Анри с любопытством посмотрел на молодого человека, стройного, с точеным смуглым лицом, с огромными черными глазами, который двигался с изяществом аристократа и вельможи бог весть в каком поколении. Этого юношу де Голль видел раньше всего раза два. Франсуа VI, сын герцога де Ларошфуко, носил почетный титул принца де Марсийак. Он редко бывал при дворе, тем более – в Пале-Кардиналь, потому что открыто признавался в своей нелюбви к Ришелье. Ходили слухи, что на него положила глаз главная интриганка двора – де Шеврёз.

– На мой взгляд, всякая поэзия многословна, то же самое можно выразить в лаконичной форме, – высокомерно ответил де Марсийак.

– Вы себе противоречите, мой друг, – мягко укорила его маркиза. – Вы такой любитель романов! А что получилось бы, если, к примеру, сюжет «Астреи» выразить в лаконичной форме? Как вы сведете пять тысяч страниц в один афоризм?..

Моментально завязался литературный спор. Анри же превратился в слух, передвигаясь вдоль стены, чтобы оказаться поближе то к одному, то к другому гостю. Ему было холодно, однако он держался стойко.

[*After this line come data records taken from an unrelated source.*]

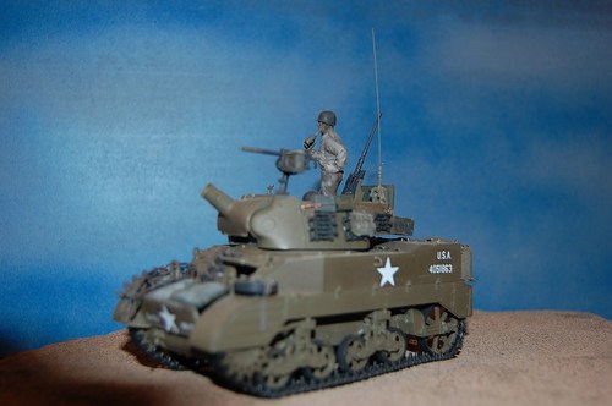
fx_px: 764
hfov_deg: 43.7
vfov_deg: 29.8
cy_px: 203
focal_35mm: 45
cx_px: 306
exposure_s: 1/500
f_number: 4.2
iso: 200
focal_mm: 30
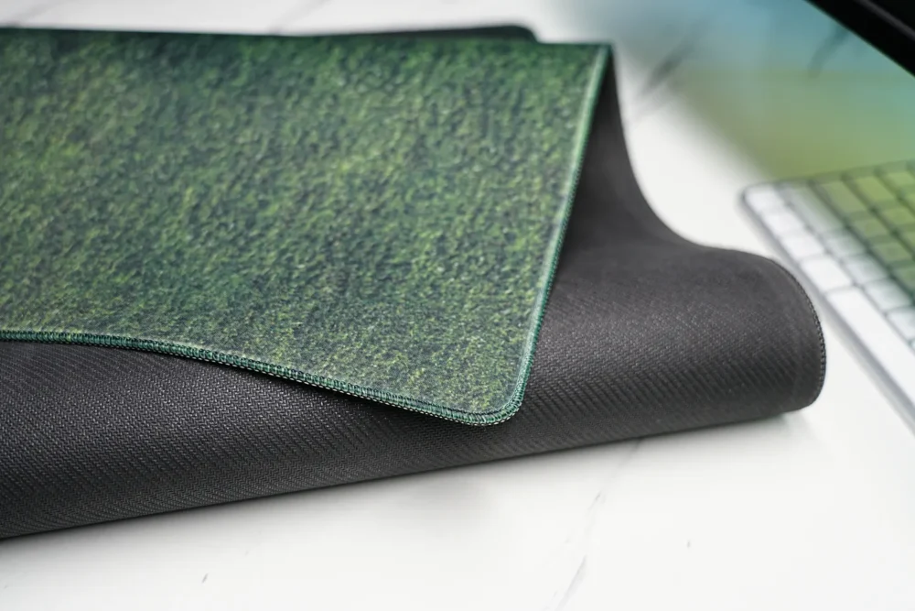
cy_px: 306
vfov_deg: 29.3
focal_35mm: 46
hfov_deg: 42.7
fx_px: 1169
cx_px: 458
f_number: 4
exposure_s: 1/100
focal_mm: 46
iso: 640
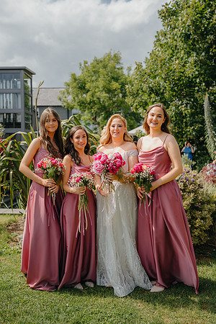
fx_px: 315
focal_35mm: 35
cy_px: 162
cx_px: 108
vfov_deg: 54.4
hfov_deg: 37.9
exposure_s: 1/800
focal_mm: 35
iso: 100
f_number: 2.8
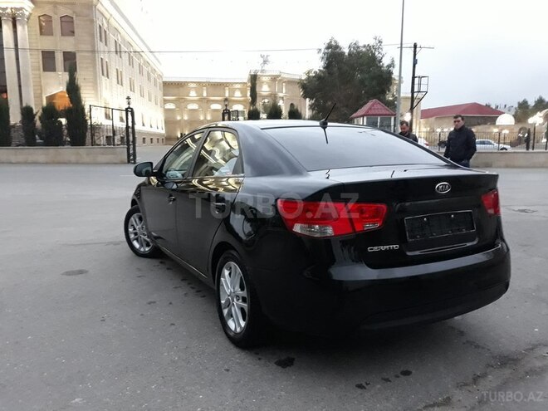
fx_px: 427
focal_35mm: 27
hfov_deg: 65.3
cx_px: 274
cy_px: 206
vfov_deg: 51.4
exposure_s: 1/25
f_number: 1.7
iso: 500
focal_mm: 3.71
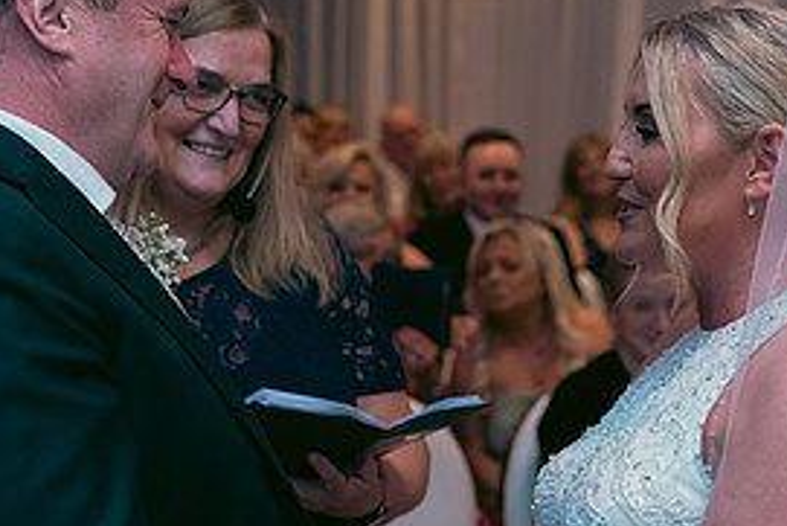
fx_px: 2340
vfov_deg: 12.8
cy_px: 356
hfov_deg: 19.0
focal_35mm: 107
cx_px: 558
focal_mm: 50
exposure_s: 1/160
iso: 800
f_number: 3.5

Графиня Карлайл в своем низко вырезанном платье тоже явно мерзла. Но она была деятельной натурой и даром времени не теряла. Разглядывая принца де Марсийака, Люси подумала: «Если Шевретта выбрала этого мальчика для постельных утех, в которых она знает толк, значит, в нем что-то есть, кроме знатного рода и красивого лица! Он явно умен, он весьма привлекателен. Пожалуй, мальчик может пригодиться для замысла Элфинстоуна?..» И она потихоньку стала подвигаться поближе к принцу. В конце концов, этот ироничный черноглазый юноша и самой ей понравился.

Анри же в своих странствиях по будуару маркизы наконец оказался у двери, ведущей в следующую «голубую гостиную» и вошел. Там было гораздо теплее, в углу настраивали инструменты два скрипача и виолончелист – видимо, сегодня предполагался домашний концерт, – а у камина стоял ангел!

Лишь у ангелов бывают такие светлые золотистые волосы, которые вьются сами, без папильоток, и такие огромные голубые глаза. Анри подумал, что прав будет тот художник, который догадается написать ангела с лицом этой стройной шестнадцатилетней девушки. Молодые люди не были представлены друг другу, поэтому лейтенант не осмелился заговорить с красавицей в скромном платье, с воротником под горлышко. А она, увидев незнакомца, высокомерно отвернулась.